Maybe you’ve heard that Transcendental Youth features horns on a few songs, and maybe you’ve wondered why you should care. After all, it’s been 10 years and eight albums since John Darnielle first signed to 4AD (after a decade of cult-approved home recordings), and started collaborating with other musicians, producers, and engineers in bona fide studios. Still, longtime fans can’t help but hear each musical development as a further tweak away from the spare insistence of those no-fi early records, in the same way that we judge an old college friend’s middle-aged features by their deviation from the face we first met.

And no matter how full and warm the Mountain Goats sound grows, Darnielle himself still embodies the spirit of his earlier work. He’s a presence both effusive and austere, compulsively unburdening himself of stories in an urgent voice that naysayers just cannot be argued out of hating, its stridency unmitigated by folksy mannerism, its certain enunciation and rhythmic deliberateness so characteristic of religious believers and the less docile late-night users of public transit. Both the storyteller and his characters seem incapable of chilling the fuck out.

But on Transcendental Youth, he plays off our vocal expectations. When his voice eases up on the throttle, the lives he describes suddenly lose momentum and purpose. He’s claimed that these songs share a common setting, the gray limbo of rural Washington state, and many of these desperate whispers from existences fading away could indeed have emanated from some drizzly Pacific Northwest of the soul — the dealer of “Lakeside View Apartments Suite” denying your right to judge him as he watches “days like dominos” toppling, or the depressed recluses of “Until I Am Whole” and “In Memory of Satan,” insisting that their wound-licking retreats are just temporary.
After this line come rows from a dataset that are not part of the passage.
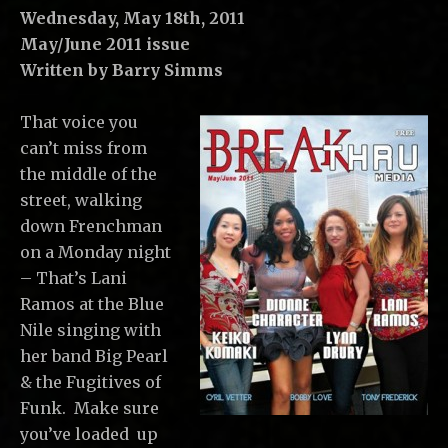
C
Wednesday, May 18th, 2011
,
May/June 2011 issue
L
Written by Barry Simms
L
C
That voice you
can’t miss from
the middle of the
street, walking
down Frenchman
on a Monday night
– That’s Lani
Ramos at the Blue
Nile singing with
her band Big Pearl
& the Fugitives of
Funk. Make sure
you’ve loaded up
Those songs of bleak stasis may explain why Darnielle opens the record with “Amy (AKA Spent Gladiator I),” exhorting us to “Do every stupid thing that makes you feel alive”; the songs that follow essentially catalog the consequences faced by characters who either take or ignore that advice, attempting to re-energize either in sullen solitude or through experiments in extreme living. It’s a theme that culminates on “Spent Gladiator II” and its astounding string of metaphors for persistence in the face of despair, from “A village on the steppe / About to get collectivized” to a clock still ticking after the firebombing of Dresden.

Darnielle’s repeated cry on both versions of “Spent Gladiator” — “Just stay alive” — might ring corny if bolstered with empty promises that “it gets better.” But though he does allow for glimpses of the transcendence that the album title references, they’re often wispy epiphanies: the visions that possess the psych patient of “White Cedar” who dreams of resurrection, the tenuous life after death enjoyed by the Frankie Lymon of “Harlem Roulette” when “some no one from the future” hears the last single he cut before his 1968 O.D. “Every dream’s a good dream,” Darnielle sings. “Even awful dreams are good dreams.” But the songs imply an unstated corollary: Every dream’s just a dream. Even amazing dreams are just dreams.

The real relief from despair here is musical. This is the Mountain Goats’ fourth record recorded as a trio, with bassist Peter Hughes and drummer Jon Wurster supporting Darnielle’s insistent strum, its headlong intensity signifying determination rather than catharsis or simple good times. The band’s interplay has grown both more varied and intuitive. “The Diaz Brothers” fleshes out the lives of an unseen rival cartel from Scarface to the accompaniment of pounding ’70s-sitcom-theme piano; the sun-dappled rhythms of “Counterfeit Florida Plates” make the compulsive routine of a homeless paranoiac sound less oppressive than lots of day jobs.

Which brings us back to those horns. As arranged by singer-songwriter Matthew E. White, they hint at a fuller world outside the claustrophobic thoughts of a song’s narrator. Darnielle’s lyrics are too honest to consistently convince us that the life he insists we keep on living is worth the struggle. But with his musical palette expanded, he can make life seem, like the cranky hardcore humanists in Flipper used to sing, to be the only thing worth living for.